Report all lines in the records that hold the string "orange".

Stored data entries
......
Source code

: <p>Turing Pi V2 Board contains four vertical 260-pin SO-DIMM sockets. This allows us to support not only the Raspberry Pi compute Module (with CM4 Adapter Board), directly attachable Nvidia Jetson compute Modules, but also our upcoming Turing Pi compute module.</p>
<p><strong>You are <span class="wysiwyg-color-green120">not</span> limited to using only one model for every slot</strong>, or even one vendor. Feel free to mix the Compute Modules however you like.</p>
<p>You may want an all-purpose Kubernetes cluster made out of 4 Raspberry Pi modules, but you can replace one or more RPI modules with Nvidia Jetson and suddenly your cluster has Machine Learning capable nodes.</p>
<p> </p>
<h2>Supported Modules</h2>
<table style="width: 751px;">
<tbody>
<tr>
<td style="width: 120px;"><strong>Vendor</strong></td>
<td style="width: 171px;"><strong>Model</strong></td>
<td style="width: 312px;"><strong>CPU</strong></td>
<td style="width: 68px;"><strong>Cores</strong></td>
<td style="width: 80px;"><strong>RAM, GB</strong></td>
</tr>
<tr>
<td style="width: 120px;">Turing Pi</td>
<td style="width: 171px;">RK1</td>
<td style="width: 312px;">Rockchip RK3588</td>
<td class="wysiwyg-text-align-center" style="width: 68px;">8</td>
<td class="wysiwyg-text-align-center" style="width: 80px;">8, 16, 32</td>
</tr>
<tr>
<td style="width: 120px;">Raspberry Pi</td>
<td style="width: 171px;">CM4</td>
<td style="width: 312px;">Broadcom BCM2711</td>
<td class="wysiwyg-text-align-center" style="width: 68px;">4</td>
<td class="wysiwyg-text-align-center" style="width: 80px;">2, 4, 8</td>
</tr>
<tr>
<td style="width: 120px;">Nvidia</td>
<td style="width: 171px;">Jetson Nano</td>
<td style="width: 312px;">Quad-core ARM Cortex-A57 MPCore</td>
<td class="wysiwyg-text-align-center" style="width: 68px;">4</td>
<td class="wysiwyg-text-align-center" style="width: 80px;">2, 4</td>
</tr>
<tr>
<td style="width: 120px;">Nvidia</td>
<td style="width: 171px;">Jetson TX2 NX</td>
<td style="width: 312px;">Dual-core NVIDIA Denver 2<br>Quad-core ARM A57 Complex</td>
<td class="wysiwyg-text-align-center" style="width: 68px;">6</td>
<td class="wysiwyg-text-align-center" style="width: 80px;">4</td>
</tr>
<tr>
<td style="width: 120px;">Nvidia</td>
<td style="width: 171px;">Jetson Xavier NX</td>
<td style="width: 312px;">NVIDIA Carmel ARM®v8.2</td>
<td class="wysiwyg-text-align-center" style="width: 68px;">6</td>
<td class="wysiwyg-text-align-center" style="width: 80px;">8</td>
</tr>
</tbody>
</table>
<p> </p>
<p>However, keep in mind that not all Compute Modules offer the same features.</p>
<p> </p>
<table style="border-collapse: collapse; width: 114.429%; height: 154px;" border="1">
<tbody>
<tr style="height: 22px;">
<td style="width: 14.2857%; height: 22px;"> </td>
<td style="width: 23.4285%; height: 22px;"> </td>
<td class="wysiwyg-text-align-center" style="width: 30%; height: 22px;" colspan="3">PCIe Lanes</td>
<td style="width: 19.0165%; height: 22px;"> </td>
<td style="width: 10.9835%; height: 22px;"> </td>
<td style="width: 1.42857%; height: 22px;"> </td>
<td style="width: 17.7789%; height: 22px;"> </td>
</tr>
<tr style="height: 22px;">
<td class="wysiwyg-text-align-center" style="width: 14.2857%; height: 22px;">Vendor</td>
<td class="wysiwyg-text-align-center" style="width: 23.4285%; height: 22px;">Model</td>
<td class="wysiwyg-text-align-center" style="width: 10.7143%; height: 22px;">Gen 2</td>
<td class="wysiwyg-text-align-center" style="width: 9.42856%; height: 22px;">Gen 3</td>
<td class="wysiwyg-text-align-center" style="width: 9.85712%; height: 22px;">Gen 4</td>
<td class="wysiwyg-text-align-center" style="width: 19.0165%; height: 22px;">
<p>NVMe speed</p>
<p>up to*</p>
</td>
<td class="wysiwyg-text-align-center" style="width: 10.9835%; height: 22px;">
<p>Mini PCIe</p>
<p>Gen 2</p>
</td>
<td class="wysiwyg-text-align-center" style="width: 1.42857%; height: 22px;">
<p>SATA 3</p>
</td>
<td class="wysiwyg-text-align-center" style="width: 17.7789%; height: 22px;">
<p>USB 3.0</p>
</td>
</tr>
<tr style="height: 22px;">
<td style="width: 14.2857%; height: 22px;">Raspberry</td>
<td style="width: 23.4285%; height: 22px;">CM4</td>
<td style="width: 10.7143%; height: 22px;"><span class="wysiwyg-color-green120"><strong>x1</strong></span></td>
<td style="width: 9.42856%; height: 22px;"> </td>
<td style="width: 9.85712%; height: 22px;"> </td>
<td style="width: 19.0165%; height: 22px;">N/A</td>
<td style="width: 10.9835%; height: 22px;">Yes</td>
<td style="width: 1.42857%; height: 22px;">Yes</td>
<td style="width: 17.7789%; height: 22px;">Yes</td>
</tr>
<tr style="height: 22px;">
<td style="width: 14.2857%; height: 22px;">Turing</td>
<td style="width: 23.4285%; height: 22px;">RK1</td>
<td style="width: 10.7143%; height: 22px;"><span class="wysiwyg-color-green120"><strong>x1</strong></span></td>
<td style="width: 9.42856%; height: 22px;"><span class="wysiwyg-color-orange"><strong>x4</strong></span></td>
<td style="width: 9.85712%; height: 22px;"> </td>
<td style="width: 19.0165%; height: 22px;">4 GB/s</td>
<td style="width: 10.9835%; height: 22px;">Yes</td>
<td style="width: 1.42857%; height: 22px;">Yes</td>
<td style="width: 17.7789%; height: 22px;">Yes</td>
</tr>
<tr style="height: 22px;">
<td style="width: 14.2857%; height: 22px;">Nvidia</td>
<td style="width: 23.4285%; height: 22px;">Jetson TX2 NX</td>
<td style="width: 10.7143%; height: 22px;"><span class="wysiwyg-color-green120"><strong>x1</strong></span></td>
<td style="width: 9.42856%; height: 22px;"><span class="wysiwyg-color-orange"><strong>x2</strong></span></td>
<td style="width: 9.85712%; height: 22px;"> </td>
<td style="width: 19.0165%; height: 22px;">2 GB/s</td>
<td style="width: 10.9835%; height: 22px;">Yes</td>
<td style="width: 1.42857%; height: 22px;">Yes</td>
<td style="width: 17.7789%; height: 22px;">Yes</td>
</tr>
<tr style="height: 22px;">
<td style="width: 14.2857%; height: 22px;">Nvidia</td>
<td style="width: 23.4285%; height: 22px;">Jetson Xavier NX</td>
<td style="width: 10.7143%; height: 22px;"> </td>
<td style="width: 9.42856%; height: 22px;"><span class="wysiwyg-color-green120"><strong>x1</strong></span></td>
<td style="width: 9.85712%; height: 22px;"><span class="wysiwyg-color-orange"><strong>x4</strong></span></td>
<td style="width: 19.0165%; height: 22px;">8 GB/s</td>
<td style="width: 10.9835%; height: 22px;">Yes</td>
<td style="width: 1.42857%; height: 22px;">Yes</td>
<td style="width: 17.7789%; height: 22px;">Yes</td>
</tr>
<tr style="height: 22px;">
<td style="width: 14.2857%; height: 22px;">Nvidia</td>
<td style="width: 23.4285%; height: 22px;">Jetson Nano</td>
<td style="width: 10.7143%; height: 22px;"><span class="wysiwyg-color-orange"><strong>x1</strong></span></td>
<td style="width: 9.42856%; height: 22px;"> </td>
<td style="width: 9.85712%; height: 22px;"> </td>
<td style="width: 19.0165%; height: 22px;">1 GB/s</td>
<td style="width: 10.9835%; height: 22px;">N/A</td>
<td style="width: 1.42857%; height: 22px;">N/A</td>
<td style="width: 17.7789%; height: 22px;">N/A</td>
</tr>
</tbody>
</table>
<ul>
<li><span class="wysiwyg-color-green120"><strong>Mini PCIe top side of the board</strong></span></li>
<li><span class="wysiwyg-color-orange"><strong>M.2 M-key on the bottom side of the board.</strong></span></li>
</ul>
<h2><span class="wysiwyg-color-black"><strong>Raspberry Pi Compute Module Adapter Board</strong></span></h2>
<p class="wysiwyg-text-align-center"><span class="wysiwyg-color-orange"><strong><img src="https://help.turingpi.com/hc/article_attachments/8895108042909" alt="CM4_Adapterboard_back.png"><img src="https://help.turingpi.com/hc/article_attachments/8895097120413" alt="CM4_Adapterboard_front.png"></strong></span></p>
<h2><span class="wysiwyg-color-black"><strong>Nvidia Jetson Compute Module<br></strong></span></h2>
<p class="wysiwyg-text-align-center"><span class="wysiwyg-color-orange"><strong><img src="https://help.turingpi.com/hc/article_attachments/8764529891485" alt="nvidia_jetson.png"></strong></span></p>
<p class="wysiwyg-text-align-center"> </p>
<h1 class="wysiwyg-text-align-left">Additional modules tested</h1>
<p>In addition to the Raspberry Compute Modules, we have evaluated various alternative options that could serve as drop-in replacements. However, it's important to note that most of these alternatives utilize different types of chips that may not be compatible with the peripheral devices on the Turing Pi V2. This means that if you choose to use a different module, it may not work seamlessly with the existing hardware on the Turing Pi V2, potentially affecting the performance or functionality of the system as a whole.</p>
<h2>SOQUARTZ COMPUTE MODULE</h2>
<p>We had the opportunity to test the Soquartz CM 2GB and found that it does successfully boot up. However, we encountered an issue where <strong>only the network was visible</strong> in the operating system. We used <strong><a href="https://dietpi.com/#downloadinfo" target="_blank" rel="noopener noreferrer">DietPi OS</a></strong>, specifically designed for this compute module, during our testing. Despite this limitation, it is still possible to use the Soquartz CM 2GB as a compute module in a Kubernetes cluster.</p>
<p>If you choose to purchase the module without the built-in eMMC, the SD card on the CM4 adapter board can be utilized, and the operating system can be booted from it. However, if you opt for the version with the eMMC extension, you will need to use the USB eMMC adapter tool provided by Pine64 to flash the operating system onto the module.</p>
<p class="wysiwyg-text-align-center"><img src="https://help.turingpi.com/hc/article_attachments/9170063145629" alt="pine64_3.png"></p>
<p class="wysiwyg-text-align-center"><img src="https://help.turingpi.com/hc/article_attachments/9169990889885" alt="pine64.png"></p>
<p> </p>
......
§ **Problem solution**:
<td style="width: 9.42856%; height: 22px;"><span class="wysiwyg-color-orange"><strong>x4</strong></span></td>
<td style="width: 9.42856%; height: 22px;"><span class="wysiwyg-color-orange"><strong>x2</strong></span></td>
<td style="width: 9.85712%; height: 22px;"><span class="wysiwyg-color-orange"><strong>x4</strong></span></td>
<td style="width: 10.7143%; height: 22px;"><span class="wysiwyg-color-orange"><strong>x1</strong></span></td>
<li><span class="wysiwyg-color-orange"><strong>M.2 M-key on the bottom side of the board.</strong></span></li>
<p class="wysiwyg-text-align-center"><span class="wysiwyg-color-orange"><strong><img src="https://help.turingpi.com/hc/article_attachments/8895108042909" alt="CM4_Adapterboard_back.png"><img src="https://help.turingpi.com/hc/article_attachments/8895097120413" alt="CM4_Adapterboard_front.png"></strong></span></p>
<p class="wysiwyg-text-align-center"><span class="wysiwyg-color-orange"><strong><img src="https://help.turingpi.com/hc/article_attachments/8764529891485" alt="nvidia_jetson.png"></strong></span></p>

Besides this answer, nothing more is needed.